Former Western Australian Premier Colin Barnett’s call for a “nation building” coast-to-coast gas pipeline traversing longitudinal across Australia has received a vote of no-confidence from industry experts as a cure-all solution to Australia’s energy crisis ills.

Australia Prime Minister Malcolm Turnbull has given the gas shortage in the eastern states priority as he endeavors to halt a runway train threatening to impact industry and the country’s economy within 12 to 18 months.

Barnett, who lost the March State election in Western Australia, but is still a Member of Parliament for Cottesloe, emerged from a short hiatus last week to state his case for construction of a pipeline of approximately 4,030 km (2,500 miles) from the gas-rich North West Shelf supplying Victoria (Melbourne) and New South Wales (Sydney) markets.

Barnett said it was “ludicrous” that a gas shortage on the East Coast could be supplied by a “world-class resource” in the west “and we are not using it for Australia.”

“We should be looking at transporting that gas across country, as happens in Europe, North America and Russia. There is nothing secret and difficult about building a gas pipeline.”

Barnett said it defied logic that Australia would potentially emerge as the world’s biggest exporter of LNG by the end of the decade, while gas prices were spiking in the eastern states as industry contemplated a withdrawal over long-term supply shortages.

“From outside Australia, it just looks stupid. We have this massive resource the rest of the world is buying and we are not using it ourselves,” Barnett said.

EnergyQuest Managing Director Graeme Bethune, however, said shipping LNG to the East Coast would be a far cheaper, more flexible and practical option than a pipeline, even if this meant Australia having to import gas cargoes from abroad.

He said it would be far more economical to convert vessels to floating regasification import terminals stationed off the coast of Victoria and—as the clock ticks—this option could be accomplished far quicker than a pipeline.

“The way these things evolve in other countries enduring a short-term gas shortage is you start importing from the closest place it is produced; in this instance Western Australia, Indonesia or Papua New Guinea,” Bethune said.

Steve Davies, Australian Pipelines and Gas Association national policy manager, echoed Bethune’s views, saying prohibitive costs, challenging terrain and economies of scale were loaded against the east-west pipeline.

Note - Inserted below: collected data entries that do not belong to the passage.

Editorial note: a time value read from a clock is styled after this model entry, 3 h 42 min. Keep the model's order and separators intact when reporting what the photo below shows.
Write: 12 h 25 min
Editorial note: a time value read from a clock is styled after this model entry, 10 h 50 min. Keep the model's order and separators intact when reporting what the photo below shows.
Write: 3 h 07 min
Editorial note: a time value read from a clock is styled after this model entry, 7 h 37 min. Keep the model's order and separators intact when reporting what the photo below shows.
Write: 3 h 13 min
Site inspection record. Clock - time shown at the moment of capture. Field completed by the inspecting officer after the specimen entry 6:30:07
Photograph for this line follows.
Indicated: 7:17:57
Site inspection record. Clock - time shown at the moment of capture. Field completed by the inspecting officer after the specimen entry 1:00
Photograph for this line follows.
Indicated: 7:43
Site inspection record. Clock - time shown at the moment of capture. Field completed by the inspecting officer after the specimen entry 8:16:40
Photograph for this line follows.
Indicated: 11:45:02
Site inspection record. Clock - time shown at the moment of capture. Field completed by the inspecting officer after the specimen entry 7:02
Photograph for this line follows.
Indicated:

“In Europe, they move huge volumes of gas. Some of the 46-in pipelines out of Russia carry 1,000 petajoules a year, which is a completely different magnitude to what we are dealing with as we would need to supply a projected shortfall of 50 to 60 petajoules, or 200 terajoules a day,” Davies said.

With construction soon to commence on the 622-km (411-mile) Northern Gas Pipeline (NGP) from Tennant Creek in the Northern Territory to Mount Isa in Queensland, at a cost of AU$662 million (US$973 million), Davies conservatively estimated that an east-west pipeline would easily cost AU$3 billion (US$3.96 billion), but he “couldn’t see it being built in four years.”

He said that unlike the U.S., featuring a web of pipelines that gas producers were able to tie into to supply a population of 320 million people spread across the country, 70% of Australia’s 23 million people were located in and around five coastal cities; Brisbane, Sydney, Melbourne, Adelaide and Perth.

“The NGP is about one-third the distance of an east-west pipeline which would be a huge project which would likely face huge variations in constructability, availability of gravel and a lack of rail and road links to assist transportation,” he added.